The Fish in Anthroposophy

Updated: June 2026
Glossary Anthroposophy 4 min read
The Fish n.

In Steiner's reading, the animal that lives wholly within water as the earth's purest etheric creature, dreaming below waking life.

The Fish, in Rudolf Steiner's spiritual science, is the animal sunk most completely into the watery element and lying furthest from the upright human form. Steiner saw it not as the water it holds but as the bright vessel enclosing water, a creature whose real swimming takes place in the life-ether of the earth. Dreaming beneath waking awareness, the fish carries the silent, fluid life that works in the human being below the wakeful head.

The Fish in Anthroposophy is the animal Rudolf Steiner reads as the purest etheric creature, the being bound wholly to the watery element and lying furthest from the human upright form. In the 1923 Dornach lecture cycle Man as Symphony of the Creative Word (GA 230), Steiner describes the fish as feeling itself to be the glittering vessel that encloses water, while the water itself stays foreign to it, a sheath whose true swimming happens in the life-ether of the earth rather than in physical moisture. The fish therefore lives at one with the breathing of the whole earth across the year, drawn outward and inward by the tides of etheric force. Dreaming below waking consciousness, it images the watery, life-bearing layer of the human being that works silently beneath the awake head, and grounds Goethean threefold zoology in living perception.

Thus, the fish has the peculiar characteristic that it is so entirely an etheric creature. It feels itself as the physical vessel for the water. It feels the water within itself as part and parcel with all the waters of the world. Moisture is everywhere, and in this moisture the fish at the same time experiences the etheric. For earthly life fishes are certainly dumb, but if they could speak and could tell you what they feel, then they would say: “I am a vessel, but the vessel contains the all-pervading element of water, which is the bearer of the etheric element. It is in the etheric that I am really swimming.”

Rudolf Steiner, Man as Symphony of the Creative Word (GA 230, lecture of 28 October 1923, Dornach)

The fish has long sat awkwardly in Western biology, classed loosely by what it is not: not a tetrapod, not a land-breather, scarcely a single group at all. Steiner approaches it the other way round, from the inside, asking what the creature feels and where its life truly rests.
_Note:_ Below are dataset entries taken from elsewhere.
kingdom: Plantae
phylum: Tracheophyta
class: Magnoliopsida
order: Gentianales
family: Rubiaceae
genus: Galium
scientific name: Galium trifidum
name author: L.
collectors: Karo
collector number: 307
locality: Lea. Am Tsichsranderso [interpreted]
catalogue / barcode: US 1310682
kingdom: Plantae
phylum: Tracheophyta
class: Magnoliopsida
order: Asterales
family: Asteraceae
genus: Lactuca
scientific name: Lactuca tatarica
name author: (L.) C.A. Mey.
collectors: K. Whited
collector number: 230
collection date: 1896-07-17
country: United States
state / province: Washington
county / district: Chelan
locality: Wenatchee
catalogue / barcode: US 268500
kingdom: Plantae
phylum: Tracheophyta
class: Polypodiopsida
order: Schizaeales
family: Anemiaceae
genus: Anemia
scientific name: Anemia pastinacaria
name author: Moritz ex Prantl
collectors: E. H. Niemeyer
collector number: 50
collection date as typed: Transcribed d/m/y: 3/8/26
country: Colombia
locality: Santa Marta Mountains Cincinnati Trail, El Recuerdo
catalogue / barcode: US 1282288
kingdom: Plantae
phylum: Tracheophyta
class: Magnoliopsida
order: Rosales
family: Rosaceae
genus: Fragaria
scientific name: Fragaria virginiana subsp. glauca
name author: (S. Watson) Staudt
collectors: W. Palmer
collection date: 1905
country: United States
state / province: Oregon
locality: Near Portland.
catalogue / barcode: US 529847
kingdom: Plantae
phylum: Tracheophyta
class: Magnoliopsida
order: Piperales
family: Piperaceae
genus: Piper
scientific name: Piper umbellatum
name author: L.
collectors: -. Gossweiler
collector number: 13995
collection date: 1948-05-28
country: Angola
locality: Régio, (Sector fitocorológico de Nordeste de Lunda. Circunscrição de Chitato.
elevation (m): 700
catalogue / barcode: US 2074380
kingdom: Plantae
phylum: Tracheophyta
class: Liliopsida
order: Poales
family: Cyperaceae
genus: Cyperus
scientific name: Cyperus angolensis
That question is carried forward today in Goethean threefold zoology, the school of animal study that grew from Steiner's GA 230 pictures and reached its fullest statement in Wolfgang Schad's Man and Mammals (Wilbrandt edition, 1977), now continued at the Natural Science Section of the Goetheanum in Dornach. Where Schad reads the higher animals as one-sided unfoldings of the human nerve, rhythmic, and metabolic systems, the fish belongs below that scale entirely: it is the animal that never lifts free of the fluid, life-process pole, the body given over to flow rather than to nerve or limb.

Read this way, the fish becomes a living lesson in what anthroposophy calls the etheric or life-body. A Waldorf-trained science teacher, following the Goetheanum lineage, will have pupils watch a trout hold itself motionless in a current before naming a single bone, so that the children first feel the gesture of a being that does not push against water but rests within it. The point is not to mystify the animal but to recover its bearing. Steiner's claim that the fish dreams its life as the breathing life of the whole earth is, for this tradition, a precise observation about an animal that registers the seasonal swelling and ebbing of moisture as its own inner weather, a creature in which the silent fluid wisdom of the body is laid open to view.